Here is a litmus test for you, the Thunder faithful. If you didn't know who had won the game and I told you that Nate Robinson made an appearance, what would you think?
Yes, there Nate-dog was, bouncing around on the court with under two minutes to go, and if you're an optimist like I am (not), you would have presumed correctly that the Thunder had the game in hand. In what will go down as a game that was both dominant and uneven, the Thunder once again did a great job controlling the pace and complexion of the game in handing the Nuggets their second loss of the week. If there is such a thing as momentum against a specific team, I think the Thunder have it.
The outstanding question on my and I'm sure on other peoples minds is, were the Nuggets holding back, or did the Thunder just take the fight out of them?
It is well known now that there are still different match-ups in the air that both the Thunder and the Nuggets can play their way into, depending on who wins and who loses the rest of the season. People have speculated that the Nuggets would be much better off playing the Mavericks rather than the Thunder in the first round, due to how OKC has played. To do so, the Nuggets would have to either fall to the six seed or the Mavericks would have to fall to the four seed. So at least for a week, I'm sure there will be people who question what kind of effort the Nuggets put forth, especially if that seeding does take place.
I think however that last night was more about how the Nuggets have been playing hard and fast for a solid month, and without a full bench at their disposal, simply did not have the horses to keep up with the Thunder. In a funny way though, it is not because the game is played at such a high pace. Rather, it is because it was played at a physical pace. Once again, the Thunder was able to completely dictate the complexion of the game. They controlled the boards, limited the Nuggets' opportunities to run (only eight fast break points), and limited the Nuggets' aggression to a few small pockets within the game.
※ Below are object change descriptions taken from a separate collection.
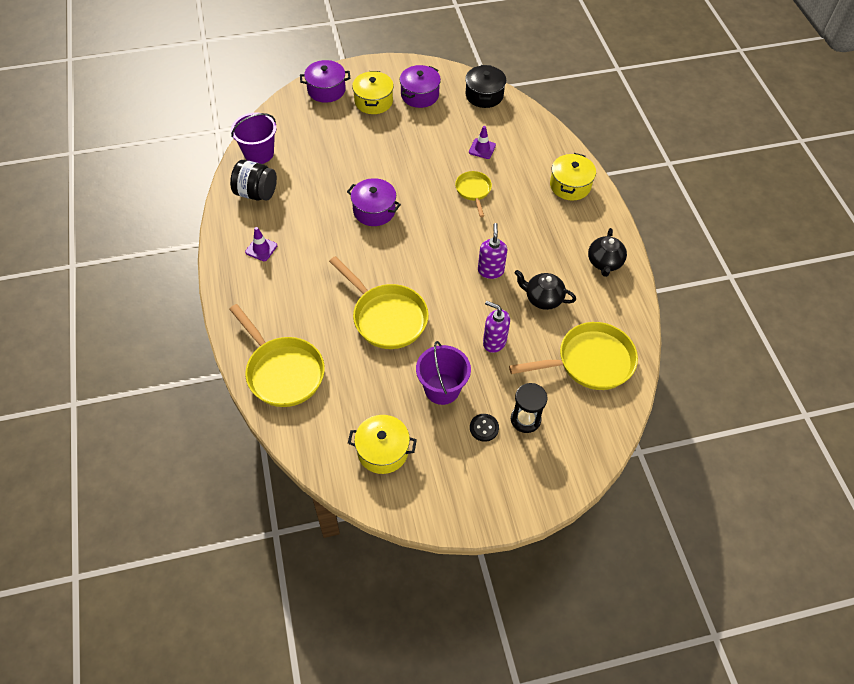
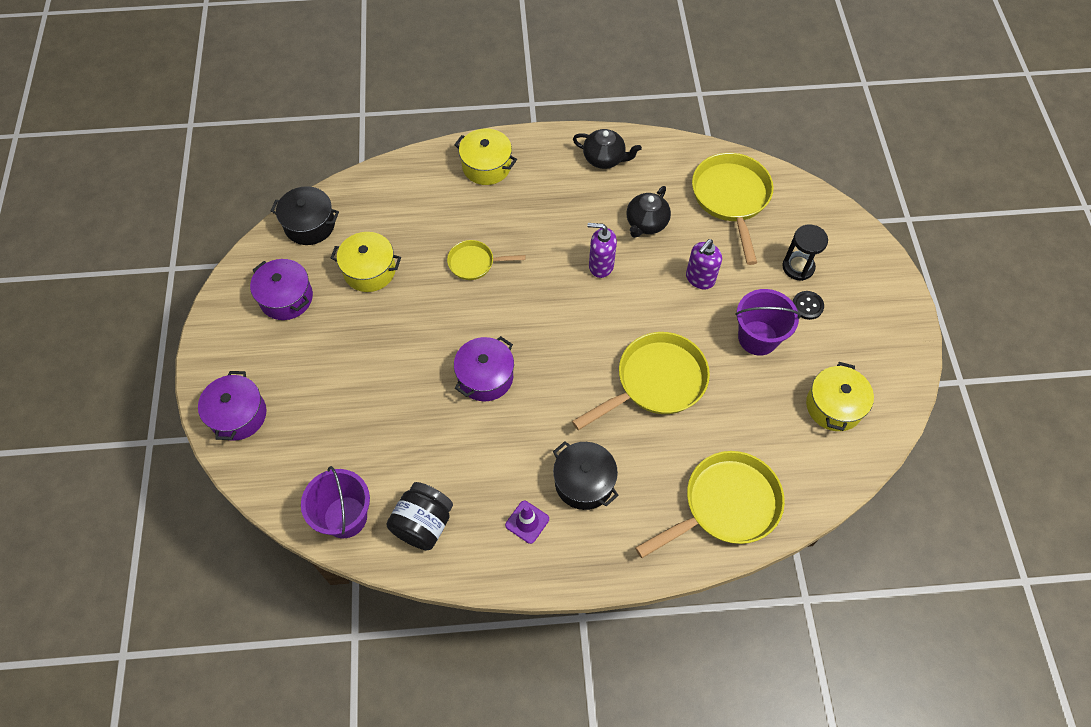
camera: 80 degrees left, 5 degrees up
yellow pot [352,71,394,114] -> yellow pot moved to [331,232,401,292]
purple traffic cone [469,126,496,159] -> none
none -> black pot [553,441,619,510]

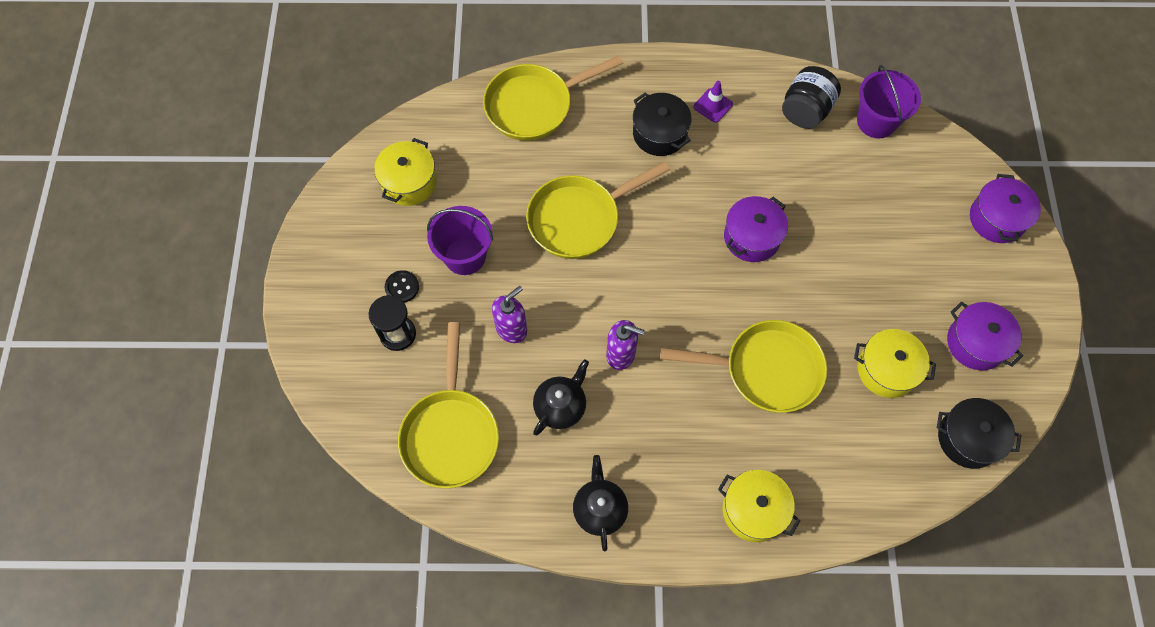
camera: 175 degrees left, 5 degrees up
yellow pan [447,240,526,280] -> yellow pan [660,320,827,413], size x1.83
black teapot [573,129,642,169] -> black teapot turned 60 degrees clockwise [573,455,628,552]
I was surprised at how slowly both teams started out, finishing the 1st quarter tied at 17. I thought for sure that the Nuggets would come out with the same look from Ty Lawson and Raymond Felton, constantly pushing the ball whenever they wanted to. However, Lawson had a much more subdued game (five points, six assists) and the Thunder did a good job keeping him out of the lane. By contrast, Russell Westbrook showed excellent patience early on. One of the things that Westbrook has struggled to learn is the overall tenor and complexion of the game, so has not always asserted himself in the best way at the best time. However, last night was an exception to that struggle. He saw that his team was struggling, so Westbrook went to work and pushed his own game. Despite the rocky overall start by the Thunder, by mid-way through the 2nd quarter Westbrook had the team in good control of the game. At the half, Westbrook had four assists against zero turnovers, which was a ratio everyone should be delighted to see.
If not for a brief let-up during the final two minutes of the 2nd quarter, the Thunder should have been more firmly in control. They saw a 16 point lead quickly fall to six points, in part because once again, the team got a little too 3-point happy and the lead dwindled to six. Leading the charge of futility was Kevin Durant, who finished 0-4 from 3-point range.
In the 2nd, the Nuggets' shortcomings with their bench really revealed itself. Their offense was limited to brief spurts where it looked like they were on the verge of something only to see the Thunder correct themselves and push the lead to double-digits. Their best sequences were the results of Nene and Kenyon Martin getting offensive boards and kicking the ball out to open shooters. However, once again the Thunder did an excellent job closing out on the 3-point shots, holding the Nuggets to only 5-13 from 3-point range.
The Thunder generated just enough offense to keep themselves moving along, but again it was the defense that excelled. Nene seemed like he had some good offense going early on, but did not get most of his points until late in the game when it was all but decided. I think that his offensive statistics will be skewed in this way; he finished with 18 and nine rebounds, but most of those points came late. When the Thunder had to shut him down, they did. He is going to continue to have trouble getting points with Kendrick Perkins pushing him all night long, and I'm not sure how the Nuggets will correct this problem.
One final joy for me - once again I enjoyed watching Kevin Durant show some aggressiveness on offense. As noted, he got a bit 3-point happy in the first half, but in the 2nd was much more assertive in taking the ball to the rim. It seems like, every time he is matched up against Danilo Gallinari, Durant took the ball hard to the rim and got layups, dunks, and free throws out of it. I love that kind of recognition.
If the Nuggets are the team that the Thunder will see in two weeks, I think these last two games should give the fans hope. That said, I also am eager to see what adjustments George Karl makes to give them a better chance to score. The Thunder seem to have solved the Nuggets offense, and that, for us, is a great thing to see.
Thunder Wonder: Kevin Durant, 28 Points, 2 Assists, 7 rebounds, 2 steals
Thunder Down Under: Nick Collison, 8 offensive rebounds
Thunder Blunder: Serge Ibaka, 5 points on 1-7 shooting
Thunder Plunderer: Nene, 18 points, 9 rebounds, 1 block
Next Game: at the Los Angeles Lakers, Sunday, April 10th, 8:30 PM Central Daylight Time.